This study investigates the impact of incorporating teacher ratings in the identification (ID) process on the diversity and academic profile of the identified population. Given the cost of teacher rating scales, in materials and time, it is important to evaluate how teacher rating scales impact the ID process. Do teacher ratings improve the accuracy and validity of the ID process, are they an unnecessary expense, or worst of all, do they lead to decreased sensitivity and greater inequity? Our study examines the impact of teacher ratings on gifted ID rates for different racial/ethnic and socioeconomic groups as well as the degree to which teacher ratings correlate with measures of student ability and achievement. We are also examining the impact of various identification policies and practices (not only teacher ratings, but achievement scores and cognitive ability scores and combinations of how they are used) on the representation of historically underserved students. We do this by examining data from participating school districts.
We find that between 10% and 25% of a students’ teacher ratings scale score can be attributed to the teacher doing the rating, and between-teacher standard deviations represent an effect size of one-third to one-half standard deviation unit. Our results suggest that teacher ratings of students are not easily comparable across teachers, making it impossible to set a cut score for admission into a program (or for further screening) that functions equitably across teachers. For example, less than 1/3 of students who scored in the top 10% on the cognitive ability measure also scored in the top 10% on teacher rating scales. Even with a lenient teacher rating scale cut score, almost 30% of students who are in the top 10% on ability do not score in the top 30% on TRS. (And in some datasets, almost half of students who score in the top 10% on ability are not in the top 30% on TRS.) Therefore, teacher rating scales should never be used as the sole universal screening instrument to determine which students move forward to a second stage gifted identification process. On a positive note, race/ethnicity, free or reduced lunch status, and English learner status do not consistently predict a teacher's rating of a student after controlling for ability.

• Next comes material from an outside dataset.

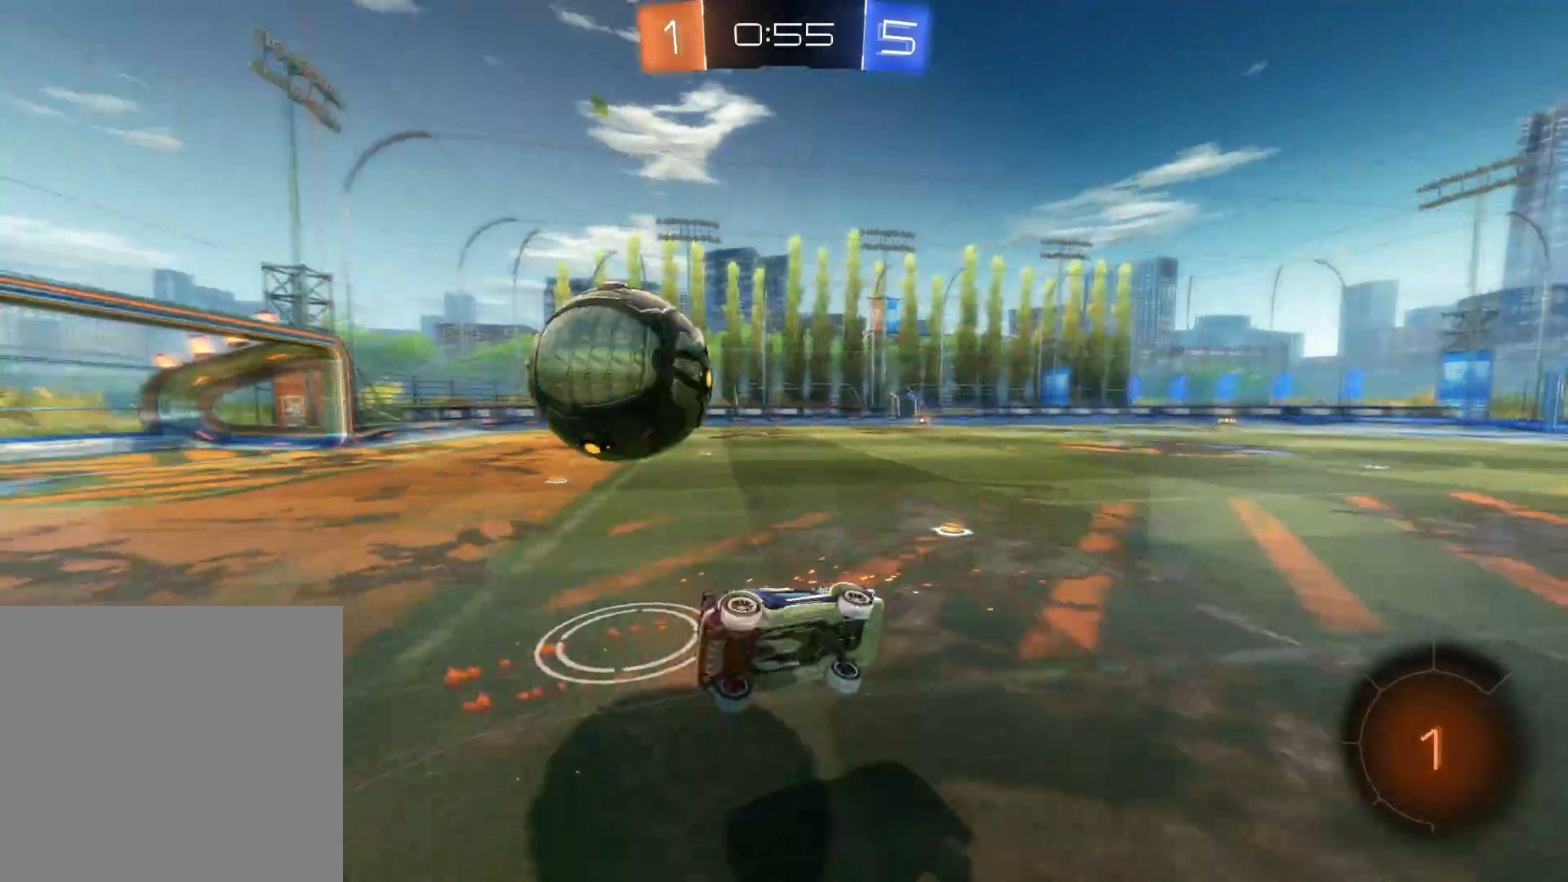
{"buttons": ["R2"], "left_stick": "center", "events": [[50, "CROSS", "up"], [66, "CIRCLE", "up"], [183, "TRIANGLE", "down"], [333, "left_stick", "center"], [350, "TRIANGLE", "up"]]}
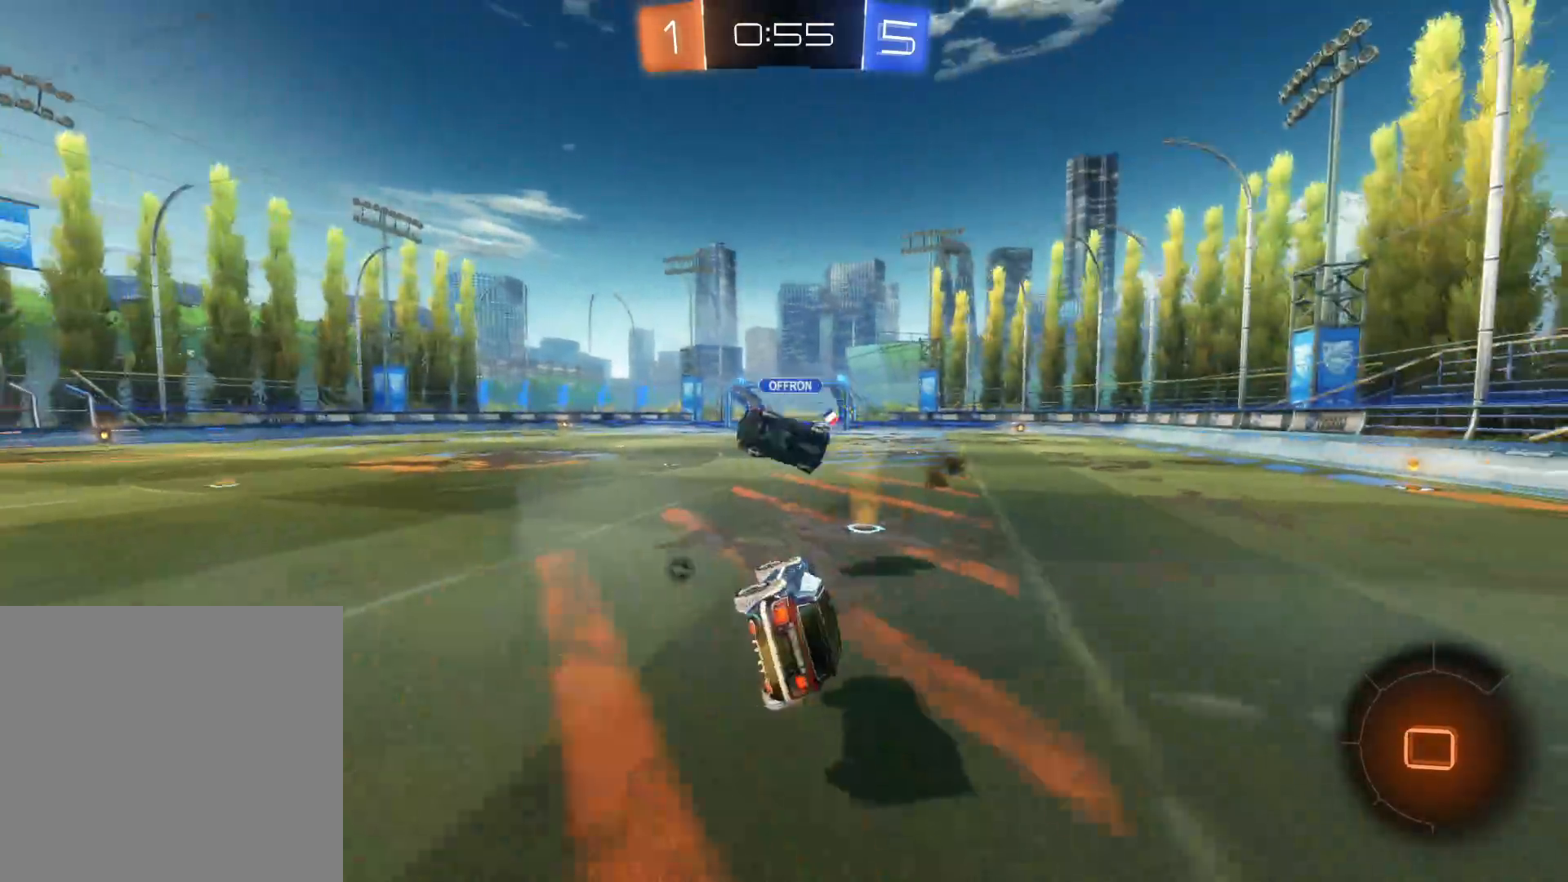
{"buttons": ["R2"], "left_stick": "left", "events": [[150, "TRIANGLE", "down"], [150, "left_stick", "left"], [266, "TRIANGLE", "up"], [383, "L1", "down"], [483, "L1", "up"]]}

With respect to using combinations of teacher rating scales, achievement test scores, and cognitive ability scores, we modeled 64 hypothetical identification systems to examine how different selected measures, norms, cut-off levels, and combinations of data points influenced the size, equity/parity, and academic profiles of students identified for gifted services. OR rules and teacher rating scales generate the largest increases in identification rates for students from traditionally underrepresented groups, but also result in an identified gifted population with lower mean and higher variability in ability and achievement. Also, different rules with similar average characteristics identify very different sets of students. However, no set of measures, norms, cut-off levels, or combination rules result in complete parity in gifted identification for students from traditionally underserved racial/ethnic groups or low-income families. We offer a Shiny App to compare characteristics of students selected for gifted programs based on applying these hypothetical gifted identification systems to real student data in seven districts. This app produces a forest plot of the hypothetical results for select outcome variable across the different identification systems.